Task to complete: Without the pictures, output the records below word for word.

Supplied records:
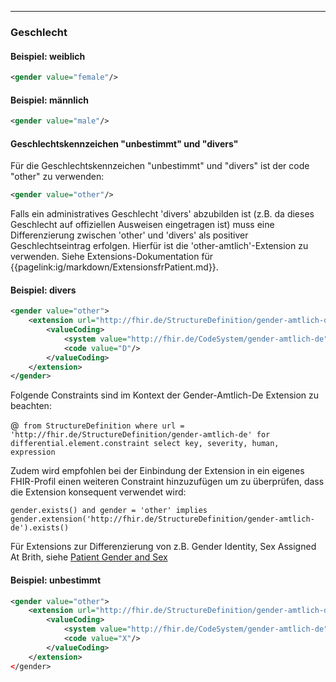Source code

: ------------

### Geschlecht

#### Beispiel: weiblich
```xml
<gender value="female"/>
```

#### Beispiel: männlich
```xml
<gender value="male"/>
```
#### Geschlechtskennzeichen "unbestimmt" und "divers"
Für die Geschlechtskennzeichen "unbestimmt" und "divers" ist der code "other" zu verwenden:

```xml
<gender value="other"/>
```

Falls ein administratives Geschlecht 'divers' abzubilden ist (z.B. da dieses Geschlecht auf offiziellen Ausweisen eingetragen ist) muss eine Differenzierung zwischen 'other' und 'divers' als positiver Geschlechtseintrag erfolgen. Hierfür ist die 'other-amtlich'-Extension zu verwenden. Siehe Extensions-Dokumentation für {{pagelink:ig/markdown/ExtensionsfrPatient.md}}.

#### Beispiel: divers
```xml
<gender value="other">
    <extension url="http://fhir.de/StructureDefinition/gender-amtlich-de">
        <valueCoding>
            <system value="http://fhir.de/CodeSystem/gender-amtlich-de"/>
            <code value="D"/>
        </valueCoding>
    </extension>
</gender>
```

Folgende Constraints sind im Kontext der Gender-Amtlich-De Extension zu beachten:

@``` from StructureDefinition where url = 'http://fhir.de/StructureDefinition/gender-amtlich-de' for differential.element.constraint select key, severity, human, expression```

Zudem wird empfohlen bei der Einbindung der Extension in ein eigenes FHIR-Profil einen weiteren Constraint hinzuzufügen um zu überprüfen, dass die Extension konsequent verwendet wird:

``gender.exists() and gender = 'other' implies gender.extension('http://fhir.de/StructureDefinition/gender-amtlich-de').exists()``

Für Extensions zur Differenzierung von z.B. Gender Identity, Sex Assigned At Brith, siehe [Patient Gender and Sex](https://www.hl7.org/fhir/r4/patient.html#gender)

#### Beispiel: unbestimmt
```xml
<gender value="other">
    <extension url="http://fhir.de/StructureDefinition/gender-amtlich-de"/>
        <valueCoding>
            <system value="http://fhir.de/CodeSystem/gender-amtlich-de"/>
            <code value="X"/>
        </valueCoding>
    </extension>
</gender>
```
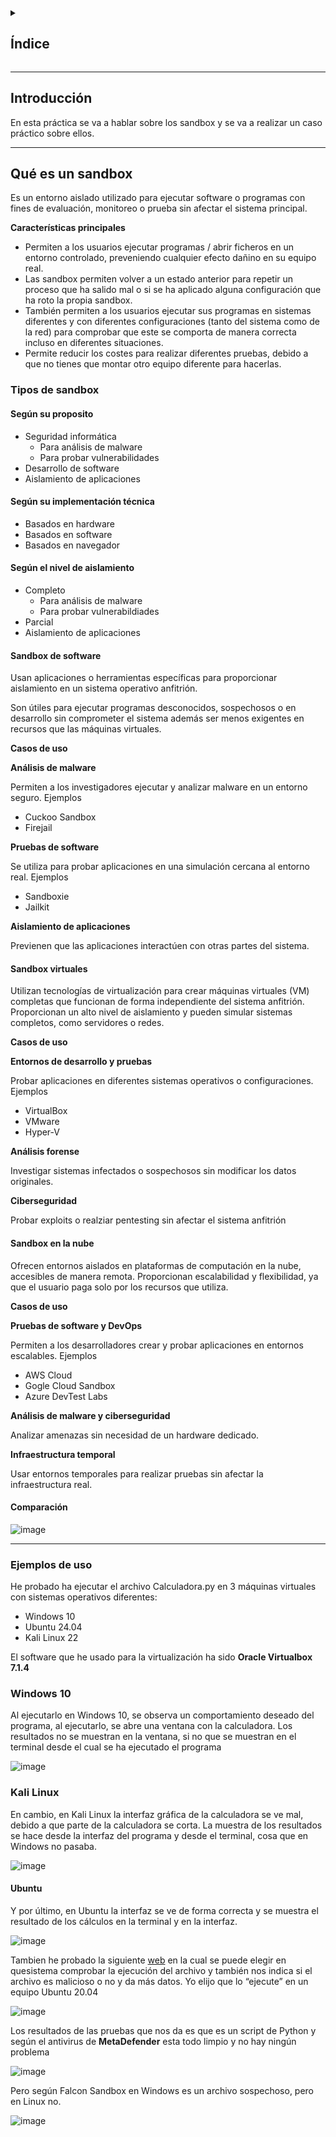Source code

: <details>
  <summary><h2>Índice</h2></summary>
  
 - [Introducción](#introducción)
</details>

---

## Introducción

En esta práctica se va a hablar sobre los sandbox y se va a realizar un caso práctico sobre ellos.

---

## Qué es un sandbox

Es un entorno aislado utilizado para ejecutar software o programas con fines de evaluación, monitoreo o prueba sin afectar el sistema principal.

**Características principales**

- Permiten a los usuarios ejecutar programas / abrir ficheros en un entorno controlado, preveniendo cualquier efecto dañino en su equipo real.
- Las sandbox permiten volver a un estado anterior para repetir un proceso que ha salido mal o si se ha aplicado alguna configuración que ha roto la propia sandbox.
- También permiten a los usuarios ejecutar sus programas en sistemas diferentes y con diferentes configuraciones (tanto del sistema como de la red) para comprobar que este se comporta de manera correcta incluso en diferentes situaciones.
- Permite reducir los costes para realizar diferentes pruebas, debido a que no tienes que montar otro equipo diferente para hacerlas.

### Tipos de sandbox

#### Según su proposito

- Seguridad informática
  - Para análisis de malware
  - Para probar vulnerabilidades
- Desarrollo de software
- Aislamiento de aplicaciones

#### Según su implementación técnica

- Basados en hardware
- Basados en software
- Basados en navegador

#### Según el nivel de aislamiento

- Completo
  - Para análisis de malware
  - Para probar vulnerabildiades
- Parcial
- Aislamiento de aplicaciones

#### Sandbox de software 

Usan aplicaciones o herramientas específicas para proporcionar aislamiento en un sistema operativo anfitrión. 

Son útiles para ejecutar programas desconocidos, sospechosos o en desarrollo sin comprometer el sistema además ser menos exigentes en recursos que las máquinas virtuales.

**Casos de uso**

**Análisis de malware**

Permiten a los investigadores ejecutar y analizar malware en un entorno seguro.
Ejemplos
- Cuckoo Sandbox
- Firejail

**Pruebas de software**

Se utiliza para probar aplicaciones en una simulación cercana al entorno real. 
Ejemplos
- Sandboxie
- Jailkit

**Aislamiento de aplicaciones**

Previenen que las aplicaciones interactúen con otras partes del sistema. 

#### Sandbox virtuales

Utilizan tecnologías de virtualización para crear máquinas virtuales (VM) completas que funcionan de forma independiente del sistema anfitrión. 
Proporcionan un alto nivel de aislamiento y pueden simular sistemas completos, como servidores o redes.

**Casos de uso**

**Entornos de desarrollo y pruebas**

Probar aplicaciones en diferentes sistemas operativos o configuraciones.
Ejemplos

- VirtualBox
- VMware
- Hyper-V

**Análisis forense**

Investigar sistemas infectados o sospechosos sin modificar los datos originales. 

**Ciberseguridad**

Probar exploits o realziar pentesting sin afectar el sistema anfitrión

#### Sandbox en la nube 

Ofrecen entornos aislados en plataformas de computación en la nube, accesibles de manera remota. 
Proporcionan escalabilidad y flexibilidad, ya que el usuario paga solo por los recursos que utiliza. 

**Casos de uso**

**Pruebas de software y DevOps**

Permiten a los desarrolladores crear y probar aplicaciones en entornos escalables. 
Ejemplos
- AWS Cloud
- Gogle Cloud Sandbox
- Azure DevTest Labs

**Análisis de malware y ciberseguridad**

Analizar amenazas sin necesidad de un hardware dedicado. 

**Infraestructura temporal**

Usar entornos temporales para realizar pruebas sin afectar la infraestructura real. 


#### Comparación

![image](https://github.com/user-attachments/assets/6349b5b7-f3aa-43a8-b75b-d33aaf80f515)

---

### Ejemplos de uso

He probado ha ejecutar el archivo Calculadora.py en 3 máquinas virtuales con sistemas operativos diferentes:

- Windows 10
- Ubuntu 24.04
- Kali Linux 22

El software que he usado para la virtualización ha sido **Oracle Virtualbox 7.1.4**

### Windows 10

Al ejecutarlo en Windows 10, se observa un comportamiento deseado del programa, al ejecutarlo, se abre una ventana con la calculadora. 
Los resultados no se muestran en la ventana, si no que se muestran en el terminal desde el cual se ha ejecutado el programa

![image](https://github.com/user-attachments/assets/2f6ba483-6cad-49ef-b327-8e2060b7db8a)

### Kali Linux

En cambio, en Kali Linux la interfaz gráfica de la calculadora se ve mal, debido a que parte de la calculadora se corta. 
La muestra de los resultados se hace desde la interfaz del programa y desde el terminal, cosa que en Windows no pasaba. 

![image](https://github.com/user-attachments/assets/d3cc36ea-8ab7-437d-bca9-bb81f493de58)

#### Ubuntu

Y por último, en Ubuntu la interfaz se ve de forma correcta y se muestra el resultado de los cálculos en la terminal y en la interfaz. 

![image](https://github.com/user-attachments/assets/6b4bdc39-c5bc-4285-8ca5-6cf454e17295)

Tambien he probado la siguiente [web](https://hybrid-analysis.com/) en la cual se puede elegir en quesistema comprobar la ejecución del archivo y también nos indica si el archivo es malicioso o no y da más datos. 
Yo elijo que lo “ejecute” en un equipo Ubuntu 20.04 

![image](https://github.com/user-attachments/assets/ce0725ac-ca52-420c-94bc-cfbe1226e4c5)

Los resultados de las pruebas que nos da es que es un script de Python  y según el antivirus de **MetaDefender** esta todo limpio y no hay ningún problema

![image](https://github.com/user-attachments/assets/e83ba316-71b9-4b2e-a83a-0042201304b4)

Pero según Falcon Sandbox en Windows es un archivo sospechoso, pero en Linux no.

![image](https://github.com/user-attachments/assets/56eb00a0-866c-404e-a2b8-a5baf085e829)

Exercise response:
Source code

: ------------

### Geschlecht

#### Beispiel: weiblich
```xml
<gender value="female"/>
```

#### Beispiel: männlich
```xml
<gender value="male"/>
```
#### Geschlechtskennzeichen "unbestimmt" und "divers"
Für die Geschlechtskennzeichen "unbestimmt" und "divers" ist der code "other" zu verwenden:

```xml
<gender value="other"/>
```

Falls ein administratives Geschlecht 'divers' abzubilden ist (z.B. da dieses Geschlecht auf offiziellen Ausweisen eingetragen ist) muss eine Differenzierung zwischen 'other' und 'divers' als positiver Geschlechtseintrag erfolgen. Hierfür ist die 'other-amtlich'-Extension zu verwenden. Siehe Extensions-Dokumentation für {{pagelink:ig/markdown/ExtensionsfrPatient.md}}.

#### Beispiel: divers
```xml
<gender value="other">
    <extension url="http://fhir.de/StructureDefinition/gender-amtlich-de">
        <valueCoding>
            <system value="http://fhir.de/CodeSystem/gender-amtlich-de"/>
            <code value="D"/>
        </valueCoding>
    </extension>
</gender>
```

Folgende Constraints sind im Kontext der Gender-Amtlich-De Extension zu beachten:

@``` from StructureDefinition where url = 'http://fhir.de/StructureDefinition/gender-amtlich-de' for differential.element.constraint select key, severity, human, expression```

Zudem wird empfohlen bei der Einbindung der Extension in ein eigenes FHIR-Profil einen weiteren Constraint hinzuzufügen um zu überprüfen, dass die Extension konsequent verwendet wird:

``gender.exists() and gender = 'other' implies gender.extension('http://fhir.de/StructureDefinition/gender-amtlich-de').exists()``

Für Extensions zur Differenzierung von z.B. Gender Identity, Sex Assigned At Brith, siehe [Patient Gender and Sex](https://www.hl7.org/fhir/r4/patient.html#gender)

#### Beispiel: unbestimmt
```xml
<gender value="other">
    <extension url="http://fhir.de/StructureDefinition/gender-amtlich-de"/>
        <valueCoding>
            <system value="http://fhir.de/CodeSystem/gender-amtlich-de"/>
            <code value="X"/>
        </valueCoding>
    </extension>
</gender>
```
Source code

: <details>
  <summary><h2>Índice</h2></summary>
  
 - [Introducción](#introducción)
</details>

---

## Introducción

En esta práctica se va a hablar sobre los sandbox y se va a realizar un caso práctico sobre ellos.

---

## Qué es un sandbox

Es un entorno aislado utilizado para ejecutar software o programas con fines de evaluación, monitoreo o prueba sin afectar el sistema principal.

**Características principales**

- Permiten a los usuarios ejecutar programas / abrir ficheros en un entorno controlado, preveniendo cualquier efecto dañino en su equipo real.
- Las sandbox permiten volver a un estado anterior para repetir un proceso que ha salido mal o si se ha aplicado alguna configuración que ha roto la propia sandbox.
- También permiten a los usuarios ejecutar sus programas en sistemas diferentes y con diferentes configuraciones (tanto del sistema como de la red) para comprobar que este se comporta de manera correcta incluso en diferentes situaciones.
- Permite reducir los costes para realizar diferentes pruebas, debido a que no tienes que montar otro equipo diferente para hacerlas.

### Tipos de sandbox

#### Según su proposito

- Seguridad informática
  - Para análisis de malware
  - Para probar vulnerabilidades
- Desarrollo de software
- Aislamiento de aplicaciones

#### Según su implementación técnica

- Basados en hardware
- Basados en software
- Basados en navegador

#### Según el nivel de aislamiento

- Completo
  - Para análisis de malware
  - Para probar vulnerabildiades
- Parcial
- Aislamiento de aplicaciones

#### Sandbox de software 

Usan aplicaciones o herramientas específicas para proporcionar aislamiento en un sistema operativo anfitrión. 

Son útiles para ejecutar programas desconocidos, sospechosos o en desarrollo sin comprometer el sistema además ser menos exigentes en recursos que las máquinas virtuales.

**Casos de uso**

**Análisis de malware**

Permiten a los investigadores ejecutar y analizar malware en un entorno seguro.
Ejemplos
- Cuckoo Sandbox
- Firejail

**Pruebas de software**

Se utiliza para probar aplicaciones en una simulación cercana al entorno real. 
Ejemplos
- Sandboxie
- Jailkit

**Aislamiento de aplicaciones**

Previenen que las aplicaciones interactúen con otras partes del sistema. 

#### Sandbox virtuales

Utilizan tecnologías de virtualización para crear máquinas virtuales (VM) completas que funcionan de forma independiente del sistema anfitrión. 
Proporcionan un alto nivel de aislamiento y pueden simular sistemas completos, como servidores o redes.

**Casos de uso**

**Entornos de desarrollo y pruebas**

Probar aplicaciones en diferentes sistemas operativos o configuraciones.
Ejemplos

- VirtualBox
- VMware
- Hyper-V

**Análisis forense**

Investigar sistemas infectados o sospechosos sin modificar los datos originales. 

**Ciberseguridad**

Probar exploits o realziar pentesting sin afectar el sistema anfitrión

#### Sandbox en la nube 

Ofrecen entornos aislados en plataformas de computación en la nube, accesibles de manera remota. 
Proporcionan escalabilidad y flexibilidad, ya que el usuario paga solo por los recursos que utiliza. 

**Casos de uso**

**Pruebas de software y DevOps**

Permiten a los desarrolladores crear y probar aplicaciones en entornos escalables. 
Ejemplos
- AWS Cloud
- Gogle Cloud Sandbox
- Azure DevTest Labs

**Análisis de malware y ciberseguridad**

Analizar amenazas sin necesidad de un hardware dedicado. 

**Infraestructura temporal**

Usar entornos temporales para realizar pruebas sin afectar la infraestructura real. 


#### Comparación

![image](https://github.com/user-attachments/assets/6349b5b7-f3aa-43a8-b75b-d33aaf80f515)

---

### Ejemplos de uso

He probado ha ejecutar el archivo Calculadora.py en 3 máquinas virtuales con sistemas operativos diferentes:

- Windows 10
- Ubuntu 24.04
- Kali Linux 22

El software que he usado para la virtualización ha sido **Oracle Virtualbox 7.1.4**

### Windows 10

Al ejecutarlo en Windows 10, se observa un comportamiento deseado del programa, al ejecutarlo, se abre una ventana con la calculadora. 
Los resultados no se muestran en la ventana, si no que se muestran en el terminal desde el cual se ha ejecutado el programa

![image](https://github.com/user-attachments/assets/2f6ba483-6cad-49ef-b327-8e2060b7db8a)

### Kali Linux

En cambio, en Kali Linux la interfaz gráfica de la calculadora se ve mal, debido a que parte de la calculadora se corta. 
La muestra de los resultados se hace desde la interfaz del programa y desde el terminal, cosa que en Windows no pasaba. 

![image](https://github.com/user-attachments/assets/d3cc36ea-8ab7-437d-bca9-bb81f493de58)

#### Ubuntu

Y por último, en Ubuntu la interfaz se ve de forma correcta y se muestra el resultado de los cálculos en la terminal y en la interfaz. 

![image](https://github.com/user-attachments/assets/6b4bdc39-c5bc-4285-8ca5-6cf454e17295)

Tambien he probado la siguiente [web](https://hybrid-analysis.com/) en la cual se puede elegir en quesistema comprobar la ejecución del archivo y también nos indica si el archivo es malicioso o no y da más datos. 
Yo elijo que lo “ejecute” en un equipo Ubuntu 20.04 

![image](https://github.com/user-attachments/assets/ce0725ac-ca52-420c-94bc-cfbe1226e4c5)

Los resultados de las pruebas que nos da es que es un script de Python  y según el antivirus de **MetaDefender** esta todo limpio y no hay ningún problema

![image](https://github.com/user-attachments/assets/e83ba316-71b9-4b2e-a83a-0042201304b4)

Pero según Falcon Sandbox en Windows es un archivo sospechoso, pero en Linux no.

![image](https://github.com/user-attachments/assets/56eb00a0-866c-404e-a2b8-a5baf085e829)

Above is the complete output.